----- Provided data

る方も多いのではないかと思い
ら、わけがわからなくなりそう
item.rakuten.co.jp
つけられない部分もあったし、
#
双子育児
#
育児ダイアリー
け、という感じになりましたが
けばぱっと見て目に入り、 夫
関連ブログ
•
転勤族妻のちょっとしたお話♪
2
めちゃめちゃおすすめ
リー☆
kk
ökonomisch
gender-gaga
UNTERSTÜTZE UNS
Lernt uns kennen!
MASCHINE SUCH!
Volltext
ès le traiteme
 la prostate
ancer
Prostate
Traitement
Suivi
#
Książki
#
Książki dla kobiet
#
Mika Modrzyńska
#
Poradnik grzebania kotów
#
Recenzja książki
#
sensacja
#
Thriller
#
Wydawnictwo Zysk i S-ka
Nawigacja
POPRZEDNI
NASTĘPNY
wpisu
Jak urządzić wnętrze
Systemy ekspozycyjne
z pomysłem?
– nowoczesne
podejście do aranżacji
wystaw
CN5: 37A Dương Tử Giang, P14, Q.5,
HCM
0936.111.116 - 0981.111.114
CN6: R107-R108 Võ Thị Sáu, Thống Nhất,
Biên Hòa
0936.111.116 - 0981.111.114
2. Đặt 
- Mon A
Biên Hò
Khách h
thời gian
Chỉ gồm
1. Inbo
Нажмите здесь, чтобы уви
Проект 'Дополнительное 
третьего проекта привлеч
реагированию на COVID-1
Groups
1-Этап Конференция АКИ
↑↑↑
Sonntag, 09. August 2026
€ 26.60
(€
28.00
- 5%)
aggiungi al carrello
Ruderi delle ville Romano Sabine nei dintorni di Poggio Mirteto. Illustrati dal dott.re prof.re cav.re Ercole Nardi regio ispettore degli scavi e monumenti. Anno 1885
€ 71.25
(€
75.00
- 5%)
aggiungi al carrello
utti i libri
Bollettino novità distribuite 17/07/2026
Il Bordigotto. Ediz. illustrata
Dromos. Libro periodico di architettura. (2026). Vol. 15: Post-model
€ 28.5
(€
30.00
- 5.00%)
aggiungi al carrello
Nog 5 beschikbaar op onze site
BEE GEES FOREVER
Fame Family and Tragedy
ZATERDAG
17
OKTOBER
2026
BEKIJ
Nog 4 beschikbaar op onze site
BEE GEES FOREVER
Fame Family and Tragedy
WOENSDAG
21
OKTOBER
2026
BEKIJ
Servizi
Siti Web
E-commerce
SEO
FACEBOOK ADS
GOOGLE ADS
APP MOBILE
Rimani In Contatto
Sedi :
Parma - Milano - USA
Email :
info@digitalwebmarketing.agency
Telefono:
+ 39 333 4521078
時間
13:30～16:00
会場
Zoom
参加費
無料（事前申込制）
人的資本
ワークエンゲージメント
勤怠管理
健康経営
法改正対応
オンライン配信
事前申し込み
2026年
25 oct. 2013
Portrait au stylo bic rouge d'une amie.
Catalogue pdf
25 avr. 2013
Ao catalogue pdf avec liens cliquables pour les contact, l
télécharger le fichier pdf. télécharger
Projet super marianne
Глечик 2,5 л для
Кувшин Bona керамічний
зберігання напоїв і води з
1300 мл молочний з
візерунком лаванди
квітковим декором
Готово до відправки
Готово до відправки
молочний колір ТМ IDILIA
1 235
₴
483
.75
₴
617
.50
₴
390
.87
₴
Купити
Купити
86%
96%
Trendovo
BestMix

----------

Pull out every line of the data that contains the string "beschikbaar", matching case exactly.

* [Result for this exercise]:
Nog 5 beschikbaar op onze site
Nog 4 beschikbaar op onze site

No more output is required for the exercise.